(Work instructions): Starting at the line that contains "road sign ([171, 283, 185, 306]), 19.41", print every remaining line of the entries, unchanged, and output nothing more.

(Material supplied):
--

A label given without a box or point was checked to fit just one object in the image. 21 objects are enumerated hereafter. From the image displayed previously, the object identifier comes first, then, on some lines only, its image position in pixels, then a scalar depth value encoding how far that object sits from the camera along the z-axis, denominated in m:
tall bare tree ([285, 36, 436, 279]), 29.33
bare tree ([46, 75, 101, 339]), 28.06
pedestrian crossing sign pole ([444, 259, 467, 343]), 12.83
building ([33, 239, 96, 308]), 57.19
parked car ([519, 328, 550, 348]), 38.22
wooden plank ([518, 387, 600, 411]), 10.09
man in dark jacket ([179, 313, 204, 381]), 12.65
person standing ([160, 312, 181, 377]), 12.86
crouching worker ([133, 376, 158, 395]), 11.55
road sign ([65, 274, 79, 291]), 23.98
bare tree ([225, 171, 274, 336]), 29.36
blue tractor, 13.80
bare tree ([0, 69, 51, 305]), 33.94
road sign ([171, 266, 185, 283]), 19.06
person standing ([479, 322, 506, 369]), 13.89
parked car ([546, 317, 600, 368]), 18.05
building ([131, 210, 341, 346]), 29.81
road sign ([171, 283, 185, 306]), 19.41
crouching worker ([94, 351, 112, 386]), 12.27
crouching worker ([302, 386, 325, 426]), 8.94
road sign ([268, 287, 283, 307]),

--

(Answer for the task):
road sign ([171, 283, 185, 306]), 19.41
crouching worker ([94, 351, 112, 386]), 12.27
crouching worker ([302, 386, 325, 426]), 8.94
road sign ([268, 287, 283, 307]),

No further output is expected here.